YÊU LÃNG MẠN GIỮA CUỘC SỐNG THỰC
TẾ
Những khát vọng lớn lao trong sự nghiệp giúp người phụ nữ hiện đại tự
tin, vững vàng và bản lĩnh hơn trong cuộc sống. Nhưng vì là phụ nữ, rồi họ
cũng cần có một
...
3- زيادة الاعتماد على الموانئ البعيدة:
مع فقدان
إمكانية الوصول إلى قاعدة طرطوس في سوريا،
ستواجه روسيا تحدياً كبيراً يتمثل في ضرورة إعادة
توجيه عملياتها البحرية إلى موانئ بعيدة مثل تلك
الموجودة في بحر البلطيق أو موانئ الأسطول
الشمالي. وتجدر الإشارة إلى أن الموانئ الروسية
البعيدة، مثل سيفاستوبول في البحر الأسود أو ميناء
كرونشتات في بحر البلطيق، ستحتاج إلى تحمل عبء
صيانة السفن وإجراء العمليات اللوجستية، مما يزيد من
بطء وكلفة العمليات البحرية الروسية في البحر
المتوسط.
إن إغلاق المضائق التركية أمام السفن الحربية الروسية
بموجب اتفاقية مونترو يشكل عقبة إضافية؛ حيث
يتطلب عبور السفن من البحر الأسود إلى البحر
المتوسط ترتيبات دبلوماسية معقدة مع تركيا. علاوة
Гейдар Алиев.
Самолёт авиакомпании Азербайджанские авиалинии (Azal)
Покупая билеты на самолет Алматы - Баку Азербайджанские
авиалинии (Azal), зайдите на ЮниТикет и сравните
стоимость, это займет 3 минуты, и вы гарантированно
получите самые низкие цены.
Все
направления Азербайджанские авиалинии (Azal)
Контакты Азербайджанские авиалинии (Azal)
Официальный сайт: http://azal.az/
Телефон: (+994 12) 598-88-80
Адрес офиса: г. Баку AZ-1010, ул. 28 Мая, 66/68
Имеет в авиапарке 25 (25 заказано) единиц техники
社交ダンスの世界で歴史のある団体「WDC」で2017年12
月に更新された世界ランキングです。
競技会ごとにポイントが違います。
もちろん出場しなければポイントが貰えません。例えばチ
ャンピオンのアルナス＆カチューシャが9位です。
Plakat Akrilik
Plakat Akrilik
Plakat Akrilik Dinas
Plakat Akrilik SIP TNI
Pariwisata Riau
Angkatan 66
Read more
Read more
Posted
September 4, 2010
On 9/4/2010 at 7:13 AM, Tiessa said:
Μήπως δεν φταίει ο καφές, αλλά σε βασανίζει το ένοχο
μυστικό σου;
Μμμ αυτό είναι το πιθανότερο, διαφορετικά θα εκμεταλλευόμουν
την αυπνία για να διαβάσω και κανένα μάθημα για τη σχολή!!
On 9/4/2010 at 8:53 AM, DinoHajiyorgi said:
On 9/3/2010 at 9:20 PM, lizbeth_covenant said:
---
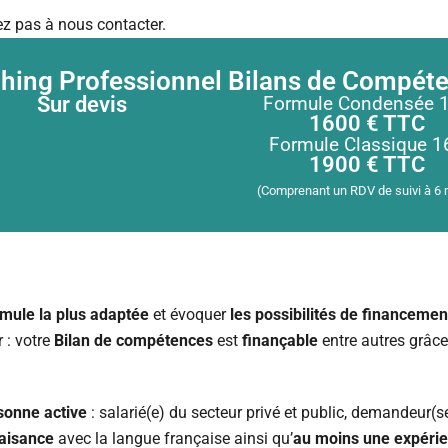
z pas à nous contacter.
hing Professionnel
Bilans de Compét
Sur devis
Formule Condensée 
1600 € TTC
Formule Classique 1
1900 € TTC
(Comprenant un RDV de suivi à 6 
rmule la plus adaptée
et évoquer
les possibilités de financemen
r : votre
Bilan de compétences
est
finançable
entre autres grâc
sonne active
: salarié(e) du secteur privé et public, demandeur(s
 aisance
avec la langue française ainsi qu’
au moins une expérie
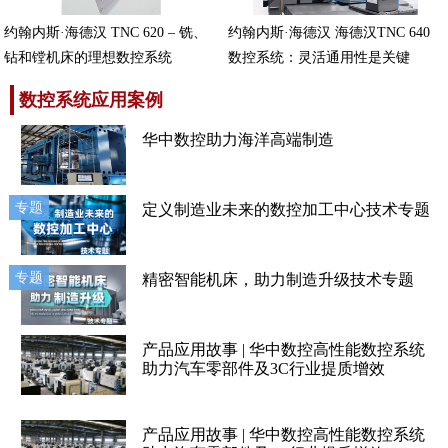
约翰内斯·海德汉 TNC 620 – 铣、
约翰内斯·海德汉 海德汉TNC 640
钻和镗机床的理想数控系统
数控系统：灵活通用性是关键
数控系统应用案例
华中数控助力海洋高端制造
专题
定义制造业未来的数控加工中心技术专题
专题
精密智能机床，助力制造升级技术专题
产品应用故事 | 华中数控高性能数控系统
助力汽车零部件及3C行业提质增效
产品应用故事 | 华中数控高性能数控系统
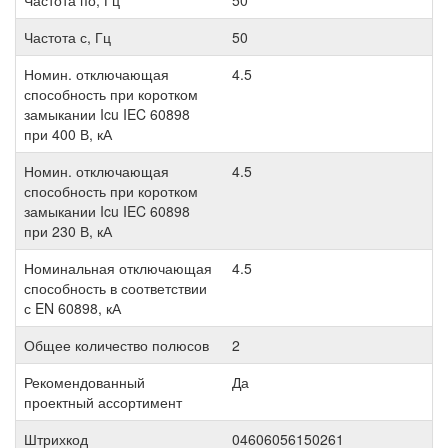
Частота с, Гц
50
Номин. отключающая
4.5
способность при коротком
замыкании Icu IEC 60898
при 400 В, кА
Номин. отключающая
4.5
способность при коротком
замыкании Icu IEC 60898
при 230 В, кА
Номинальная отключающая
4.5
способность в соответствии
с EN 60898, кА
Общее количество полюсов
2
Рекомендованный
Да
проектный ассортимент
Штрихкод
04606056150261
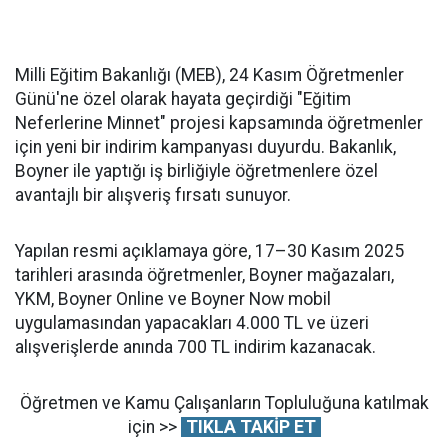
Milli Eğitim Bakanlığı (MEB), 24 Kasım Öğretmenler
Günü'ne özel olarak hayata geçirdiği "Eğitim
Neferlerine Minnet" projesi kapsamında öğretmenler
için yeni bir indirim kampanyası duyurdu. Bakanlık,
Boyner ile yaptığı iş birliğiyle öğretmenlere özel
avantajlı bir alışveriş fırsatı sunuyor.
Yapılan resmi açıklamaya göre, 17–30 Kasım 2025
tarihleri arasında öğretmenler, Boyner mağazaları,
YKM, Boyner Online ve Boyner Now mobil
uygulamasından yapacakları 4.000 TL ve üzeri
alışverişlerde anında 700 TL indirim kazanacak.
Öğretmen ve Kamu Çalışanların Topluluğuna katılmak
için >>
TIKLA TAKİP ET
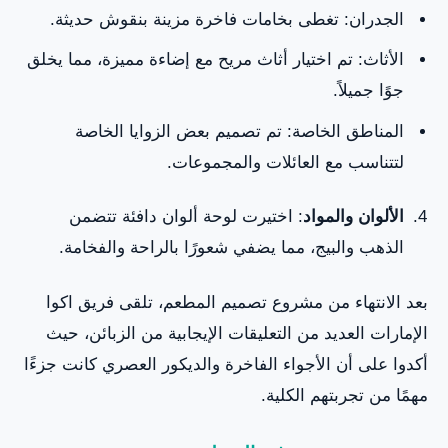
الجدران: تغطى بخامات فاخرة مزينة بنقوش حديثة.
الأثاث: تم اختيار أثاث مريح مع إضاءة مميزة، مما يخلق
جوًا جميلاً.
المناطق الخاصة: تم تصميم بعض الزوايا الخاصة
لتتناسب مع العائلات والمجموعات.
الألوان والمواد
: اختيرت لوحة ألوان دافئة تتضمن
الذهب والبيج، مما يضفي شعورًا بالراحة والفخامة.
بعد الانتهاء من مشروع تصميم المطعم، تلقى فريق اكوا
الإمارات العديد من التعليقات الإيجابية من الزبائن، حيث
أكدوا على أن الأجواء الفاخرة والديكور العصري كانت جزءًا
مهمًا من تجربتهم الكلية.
==
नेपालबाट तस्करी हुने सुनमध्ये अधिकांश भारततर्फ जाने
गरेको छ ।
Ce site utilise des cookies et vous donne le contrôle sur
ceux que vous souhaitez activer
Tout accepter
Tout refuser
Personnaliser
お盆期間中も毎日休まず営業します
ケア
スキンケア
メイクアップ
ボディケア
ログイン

EXERCISE DESCRIPTION: Going down the listing above, begin printing at the line with "ألوان دافئة تتضمن" and finish with the line with "مهمًا من تجربتهم الكلية.", exactly as they appear.

EXERCISE OUTPUT:
: اختيرت لوحة ألوان دافئة تتضمن
الذهب والبيج، مما يضفي شعورًا بالراحة والفخامة.
بعد الانتهاء من مشروع تصميم المطعم، تلقى فريق اكوا
الإمارات العديد من التعليقات الإيجابية من الزبائن، حيث
أكدوا على أن الأجواء الفاخرة والديكور العصري كانت جزءًا
مهمًا من تجربتهم الكلية.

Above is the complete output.